| TRY IT |
Pull every line with "disfrutar" from the data below and copy it.

START AVAILABLE RECORDS

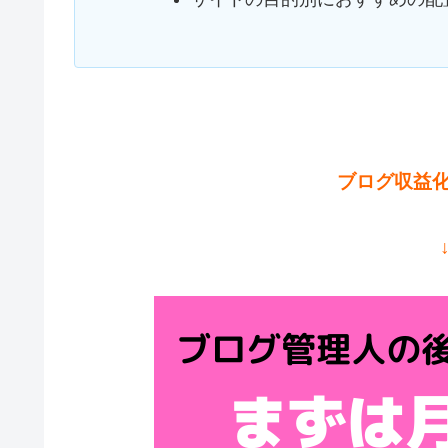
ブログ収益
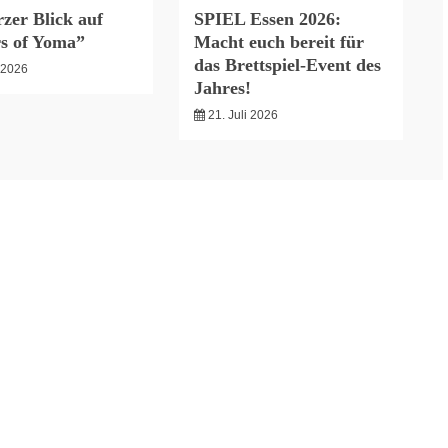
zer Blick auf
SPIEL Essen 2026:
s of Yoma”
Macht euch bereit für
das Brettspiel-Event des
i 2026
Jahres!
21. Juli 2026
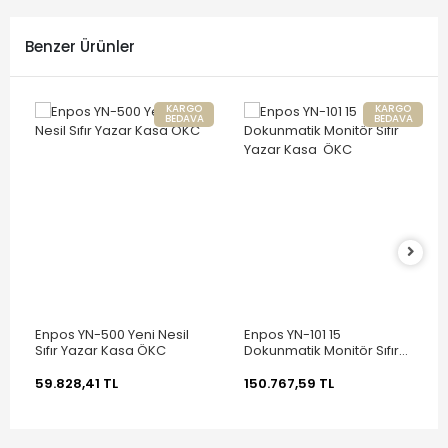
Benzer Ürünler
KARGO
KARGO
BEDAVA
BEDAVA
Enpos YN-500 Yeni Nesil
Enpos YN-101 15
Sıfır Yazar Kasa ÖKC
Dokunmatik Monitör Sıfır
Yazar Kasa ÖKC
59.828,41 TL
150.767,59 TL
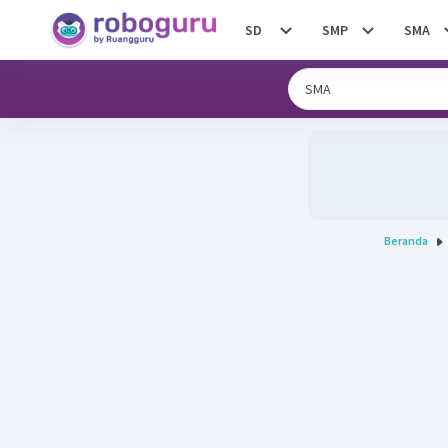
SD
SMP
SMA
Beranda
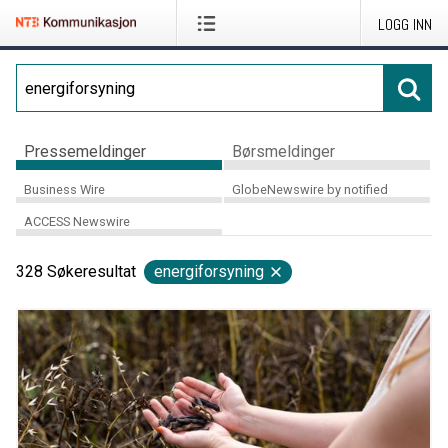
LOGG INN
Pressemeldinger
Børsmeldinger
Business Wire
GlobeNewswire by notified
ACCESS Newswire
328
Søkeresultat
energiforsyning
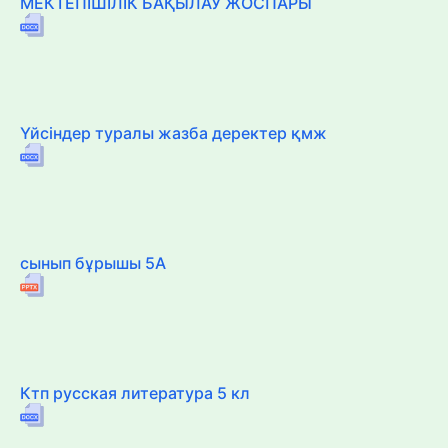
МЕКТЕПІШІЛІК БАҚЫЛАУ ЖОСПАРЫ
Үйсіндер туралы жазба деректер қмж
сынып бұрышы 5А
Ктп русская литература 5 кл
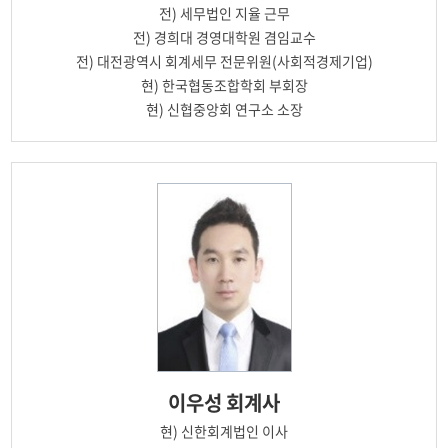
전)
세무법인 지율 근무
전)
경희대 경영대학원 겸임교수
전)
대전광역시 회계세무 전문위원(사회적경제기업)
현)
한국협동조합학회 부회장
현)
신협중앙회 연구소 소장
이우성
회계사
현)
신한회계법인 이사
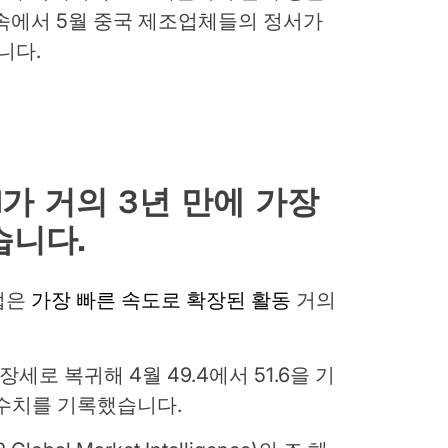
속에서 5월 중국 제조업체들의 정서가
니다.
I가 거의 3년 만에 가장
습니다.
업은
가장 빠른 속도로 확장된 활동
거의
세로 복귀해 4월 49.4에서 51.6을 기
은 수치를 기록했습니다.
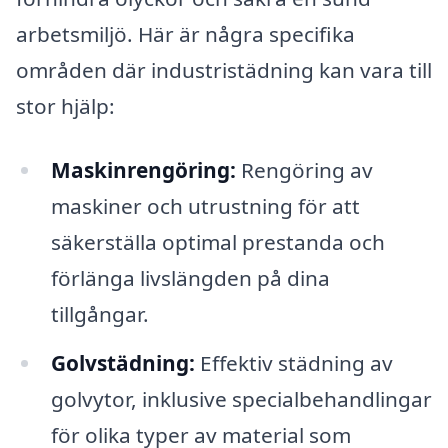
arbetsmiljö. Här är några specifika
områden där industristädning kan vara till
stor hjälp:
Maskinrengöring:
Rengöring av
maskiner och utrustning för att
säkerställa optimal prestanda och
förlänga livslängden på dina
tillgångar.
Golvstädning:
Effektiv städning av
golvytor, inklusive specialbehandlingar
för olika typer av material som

END AVAILABLE RECORDS
START AVAILABLE RECORDS

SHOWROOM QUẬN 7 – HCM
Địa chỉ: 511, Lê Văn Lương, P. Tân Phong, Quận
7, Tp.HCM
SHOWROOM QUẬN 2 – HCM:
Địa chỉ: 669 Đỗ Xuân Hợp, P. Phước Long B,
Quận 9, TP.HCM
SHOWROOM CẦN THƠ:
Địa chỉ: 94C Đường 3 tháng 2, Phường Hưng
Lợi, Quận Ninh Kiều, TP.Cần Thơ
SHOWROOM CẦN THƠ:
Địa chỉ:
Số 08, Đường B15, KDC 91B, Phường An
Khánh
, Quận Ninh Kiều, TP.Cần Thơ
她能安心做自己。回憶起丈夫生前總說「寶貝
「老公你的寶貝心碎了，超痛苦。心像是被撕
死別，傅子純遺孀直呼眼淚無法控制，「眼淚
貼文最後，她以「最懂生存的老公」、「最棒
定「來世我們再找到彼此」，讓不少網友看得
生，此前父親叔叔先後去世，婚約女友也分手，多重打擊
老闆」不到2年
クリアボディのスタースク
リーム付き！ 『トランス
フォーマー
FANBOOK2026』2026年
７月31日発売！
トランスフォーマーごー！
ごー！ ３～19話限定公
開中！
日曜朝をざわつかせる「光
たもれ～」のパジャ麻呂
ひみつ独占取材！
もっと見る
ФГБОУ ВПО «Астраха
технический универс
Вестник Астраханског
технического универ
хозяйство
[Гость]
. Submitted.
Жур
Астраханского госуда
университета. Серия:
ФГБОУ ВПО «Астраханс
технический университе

END AVAILABLE RECORDS
START AVAILABLE RECORDS

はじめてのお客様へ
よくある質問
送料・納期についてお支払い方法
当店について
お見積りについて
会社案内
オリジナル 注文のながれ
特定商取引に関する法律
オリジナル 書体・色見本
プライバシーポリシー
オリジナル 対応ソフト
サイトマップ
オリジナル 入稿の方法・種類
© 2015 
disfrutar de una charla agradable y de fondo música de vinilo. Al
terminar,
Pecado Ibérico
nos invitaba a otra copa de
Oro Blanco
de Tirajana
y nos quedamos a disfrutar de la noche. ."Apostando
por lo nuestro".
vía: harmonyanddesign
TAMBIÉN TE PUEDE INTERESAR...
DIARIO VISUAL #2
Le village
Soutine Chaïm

END AVAILABLE RECORDS

| TASK RESULT |
disfrutar de una charla agradable y de fondo música de vinilo. Al
y nos quedamos a disfrutar de la noche. ."Apostando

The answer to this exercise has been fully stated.